Ver soie bombyx du murier

Que mange le ver à soie?

On l’appelle le ver à soie, le bombyx du mûrier c’est un papillon car lorsqu’il est chenille, il se nourrit essentiellement des feuilles du mûrier. Il se régale de feuilles de mûrier qui lui permet de réaliser son cocon. Il se contorsionne et bave de la soie pour fabriquer son cocon et s’y enfermer. Pour faire son cocon il aura tissé de 700 à 1500 mètres d’un fil sans brisures. La femme mange beaucoup et se gave de feuilles de mûrier. Dans l’espace d’un mois, cette chenille mue quatre fois, pour atteindre son évolution maximum, de 8 à 10 cm. Ensuite c’est le passage du vers à la chrysalide. Puis, elle s’arrête de manger et cherche un endroit pour filer son cocon, dans lequel elle se transformera en chrysalide et devenir papillon 15 jours plus tard. Attention le ver à soi a des ennemi qui peuvent lui nuire. Il a comme ennemis, les oiseaux, les rats et les fourmi.

Ver à soie, de l’élevage au cocon

Le ver à soie , de l’élevage au cocon, tout savoir sur le Bombyx mûrier. Lorsque nous portons des vêtements en soie, le plaisir que procure cette étoffe nous fait vite oublier comment l’homme a pu inventer la façon de tisser cette fibre. Or au départ il y a un insecte qui est la chenille du papillon bombyx du mûrier. En somme il y a au départ un ver blanc qui se nourrit exclusivement de feuilles de mûrier et qui va muer quatre fois avant de produire un cocon dans lequel il effectuera sa mue. Ce cocon est un seul fil de soie qui peut mesurer jusqu’à 1,5 km de longueur.

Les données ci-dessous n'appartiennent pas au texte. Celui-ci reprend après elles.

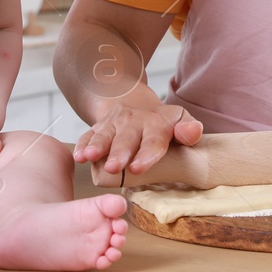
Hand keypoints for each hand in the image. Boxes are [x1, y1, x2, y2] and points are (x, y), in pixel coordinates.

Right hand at [73, 101, 202, 176]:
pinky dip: (81, 145)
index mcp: (156, 124)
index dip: (146, 154)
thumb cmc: (162, 123)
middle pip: (126, 139)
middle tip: (113, 167)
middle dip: (119, 153)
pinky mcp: (98, 127)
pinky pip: (87, 135)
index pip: (153, 140)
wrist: (135, 104)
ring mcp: (113, 124)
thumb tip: (193, 132)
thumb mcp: (180, 121)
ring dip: (96, 147)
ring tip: (88, 157)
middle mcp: (133, 122)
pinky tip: (78, 155)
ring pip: (104, 136)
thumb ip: (190, 130)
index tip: (137, 168)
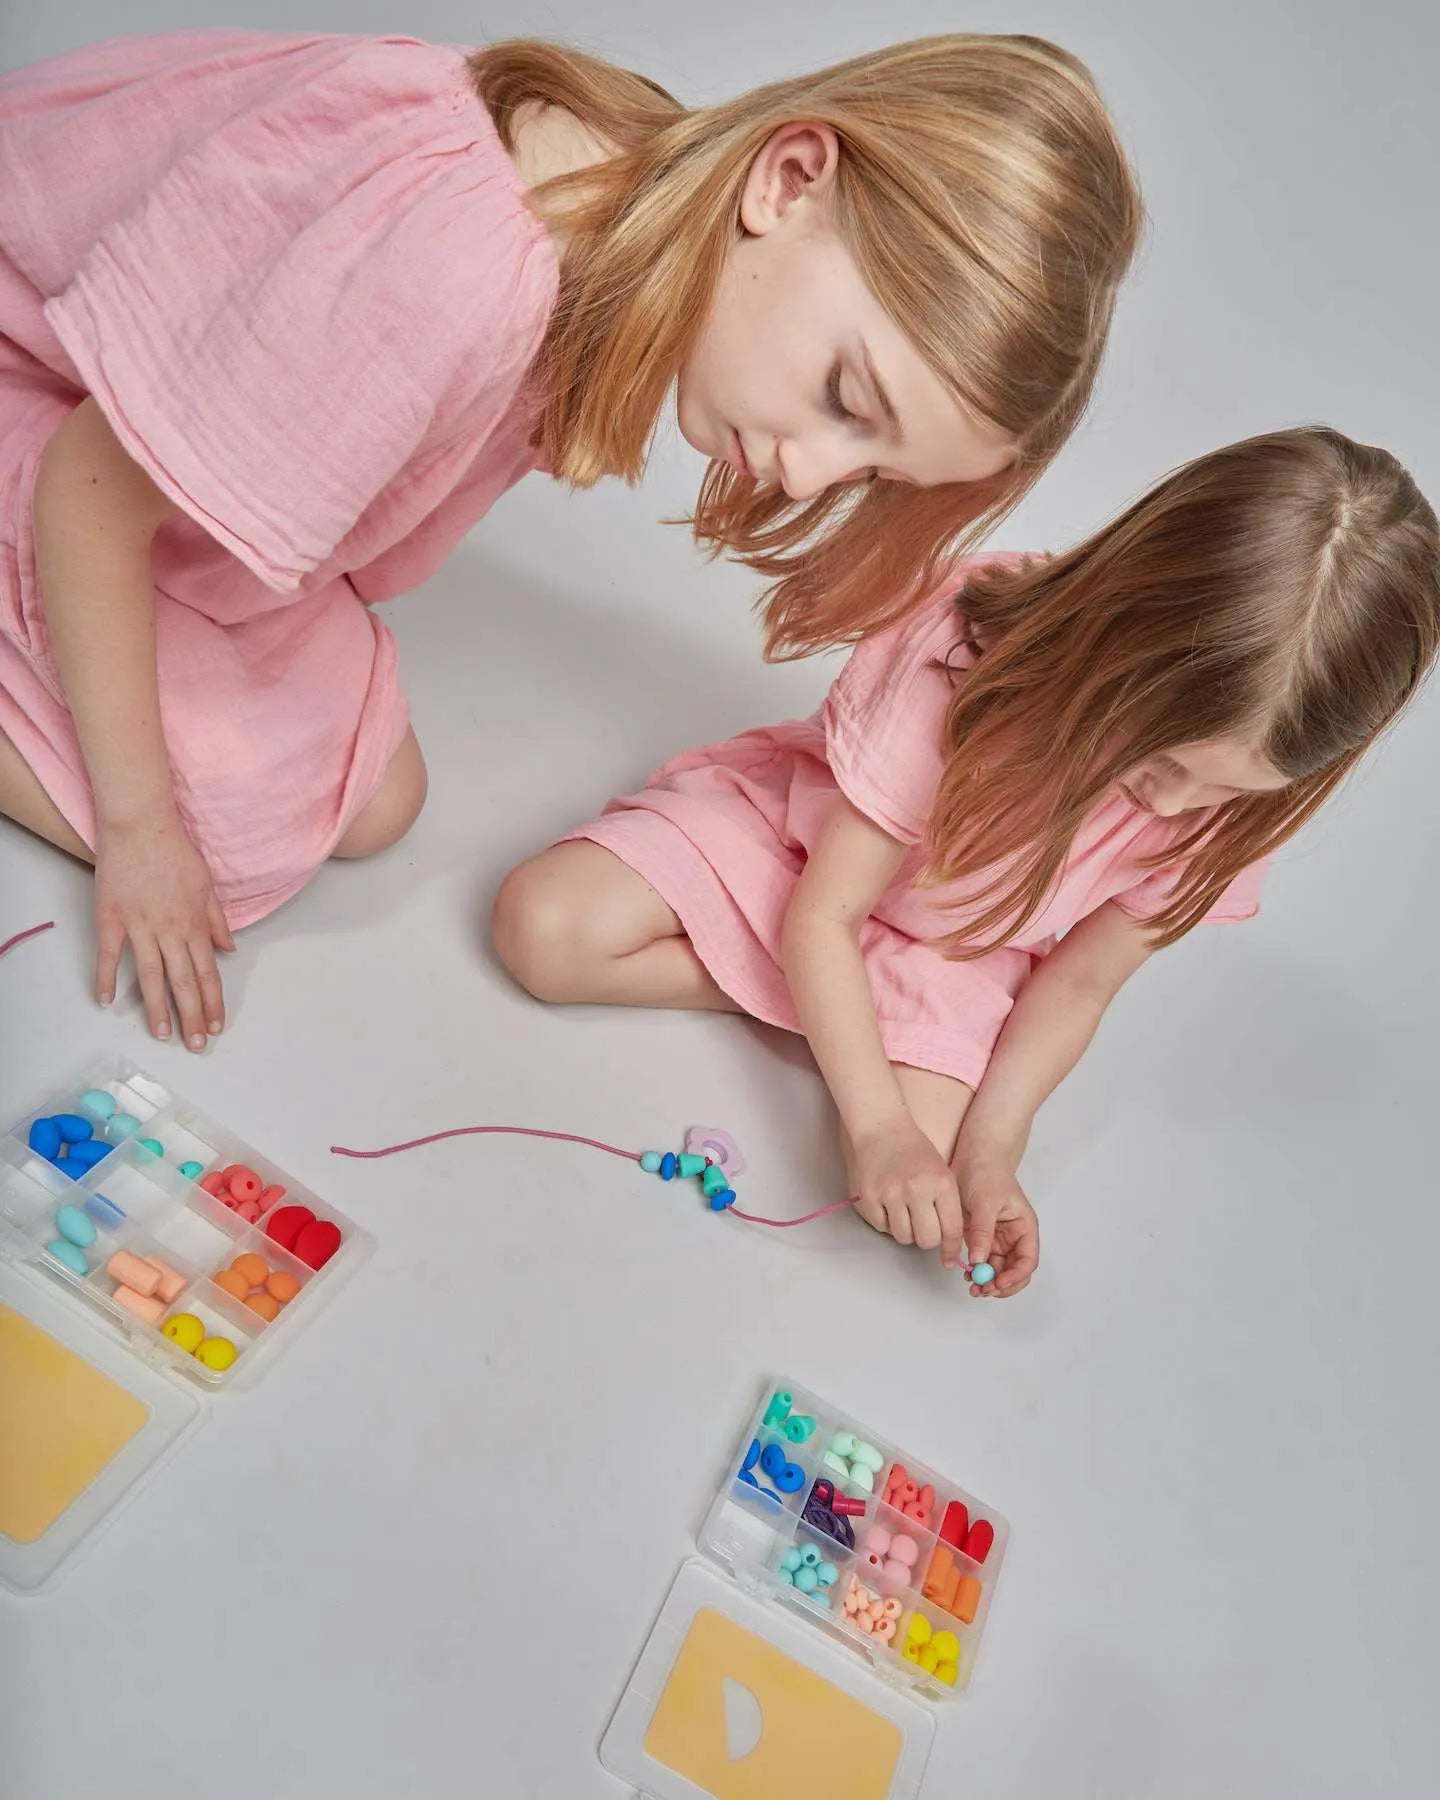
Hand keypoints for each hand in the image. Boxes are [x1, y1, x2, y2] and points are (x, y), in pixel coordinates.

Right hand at [93, 810, 233, 1049]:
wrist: (141, 825)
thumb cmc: (175, 852)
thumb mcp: (207, 885)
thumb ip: (217, 921)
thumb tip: (229, 949)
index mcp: (195, 925)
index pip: (207, 973)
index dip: (212, 1002)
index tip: (216, 1025)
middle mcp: (170, 931)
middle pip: (183, 982)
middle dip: (191, 1017)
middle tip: (196, 1045)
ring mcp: (139, 926)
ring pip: (151, 976)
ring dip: (157, 1008)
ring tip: (160, 1035)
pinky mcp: (111, 918)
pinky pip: (110, 954)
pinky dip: (107, 978)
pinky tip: (107, 1001)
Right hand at [848, 1118, 964, 1265]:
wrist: (880, 1126)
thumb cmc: (913, 1150)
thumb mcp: (941, 1172)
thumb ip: (946, 1206)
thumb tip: (948, 1241)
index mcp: (941, 1183)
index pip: (951, 1230)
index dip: (951, 1249)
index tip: (948, 1259)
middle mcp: (917, 1190)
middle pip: (927, 1240)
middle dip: (926, 1238)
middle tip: (922, 1226)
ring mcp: (890, 1194)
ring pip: (903, 1237)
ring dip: (905, 1229)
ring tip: (902, 1209)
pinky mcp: (868, 1198)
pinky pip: (881, 1227)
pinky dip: (885, 1221)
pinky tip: (886, 1202)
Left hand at [955, 1156, 1039, 1297]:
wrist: (972, 1157)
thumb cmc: (987, 1172)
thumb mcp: (985, 1202)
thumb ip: (983, 1232)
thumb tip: (979, 1260)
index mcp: (1024, 1227)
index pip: (1027, 1260)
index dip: (1015, 1276)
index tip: (997, 1283)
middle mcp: (1014, 1237)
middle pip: (1014, 1271)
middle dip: (1000, 1284)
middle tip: (981, 1290)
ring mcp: (997, 1239)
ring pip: (997, 1270)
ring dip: (987, 1281)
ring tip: (971, 1286)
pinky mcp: (981, 1237)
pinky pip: (982, 1261)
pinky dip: (976, 1271)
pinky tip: (965, 1273)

C’est ce fil qui permettra par tissage, de produire la soie dont la douceur n’a pas d’égale.

ver soie bombyx murierDe l’élevage au cocon

Les chinois avaient produit cette soie depuis 5000 ans et gardaient jalousement son secret, mais c’était sans compter sur Marco Polo qui à travers ses périples ouvrit la route des épices et celle de la soie. Le Sud Est de la France vit son niveau de vie augmenter quand les paysans se lancèrent dans la construction de magnaneries, véritables élevages de vers à soie (« magnan « en occitan, qui veut dire mangeur). Il fallait de la chaleur, des feuilles de mûrier et des vers pour ensuite récolter les cocons après avoir ébouillanté les vers.

Petite histoire du Bombyx mûrier

La soie a ensuite donné lieu à de véritables activités dérivées, comme la teinture et la peinture sur ce support qui a ses exigences mais qui est magnifié si l’on s’y prend bien. L’art du batik est au départ fait sur de la soie avec des zones de couleurs séparées par de la cire que l’on coule pour ne pas que les encres se mélangent ou diffusent à travers la soie. C’est l »Asie qui est aussi à l’origine de l’art du batik. La soie a vu les modes se suivre, du kimono à d’autres vêtements plus contemporains, mais jamais on a réussi à remplacer ou synthétiser cette fibre naturelle.